Darkness, it seems, is a universal condition. The author’s talent transfers to many characters, including a painter labeled Joyce and a Nobel candidate named Mingus, with even the narrator’s traits echoing through the cast. The sense of place and history travels through journeys and personal obsessions, threading through the geography of the book as it explores the pull between shadow and light.

Identity emerges as a central thread. The opening piece, Blue Horses, frames the classic tension through the double life of a troubled man. The question of what is real surfaces again in the way destinies overlap and in the playful yet perplexing leaps through time that blur days, faces, and loves. Passages hint that life itself is mutable: lines such as there is a world within the world and a name being merely a name invite constant renegotiation of who one is. The longing for companionship, even with a past partner, becomes a powerful motive, a search for a like-minded soul beyond words. Love and the world’s oscillations—rising and falling—shape the emotional arc that courses through the collection, with persistent, almost relentless noise shaping the narrative voice.
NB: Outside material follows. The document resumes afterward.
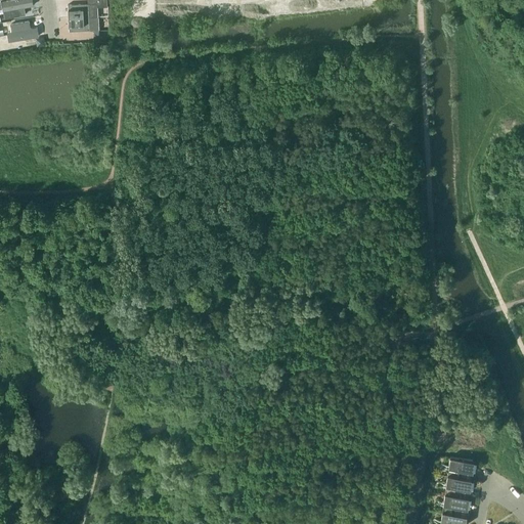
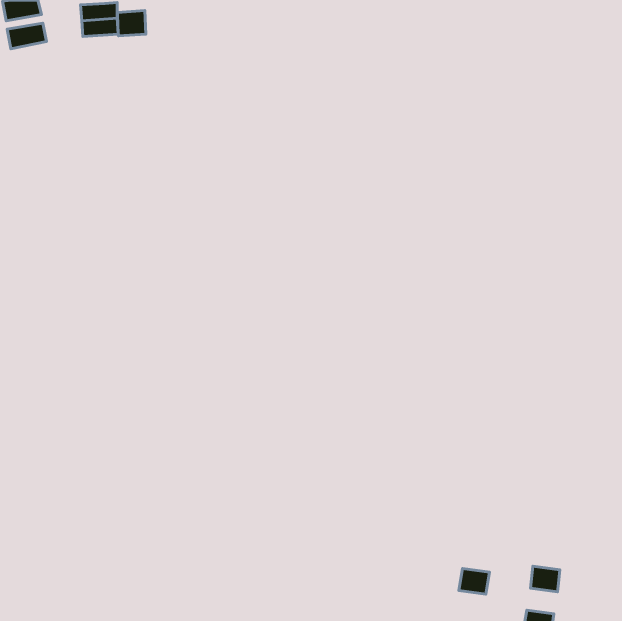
building: none -> [117,11,146,36]
building: [448,458,474,480] -> none
building: [443,495,469,517] -> [459,569,489,594]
When art enters the stage, distortions, mysteries, and palimpsests rise to the surface. The passion at the core of any true artist pushes toward the impossible and the ineffable, even as that drive can skew toward illness or obsession. The collection culminates in three stories that confront fire, that wild animal darkness, and the confusions of life in a bold, daring fashion. These pieces, as grand as they are unhinged, echo the overarching meditation that appears in the opening epigraph about the furniture of the world, a quotation reflecting on the limits and ambitions of artistic creation. The final tale, Beauty and the Beasts, places the elegant distance of Catherine Deneuve against the stark, unsettling presence of the hospital and the wandering figures of El Greco, turning beauty toward mortality and casting a cold, luminous light on art’s fragile spark.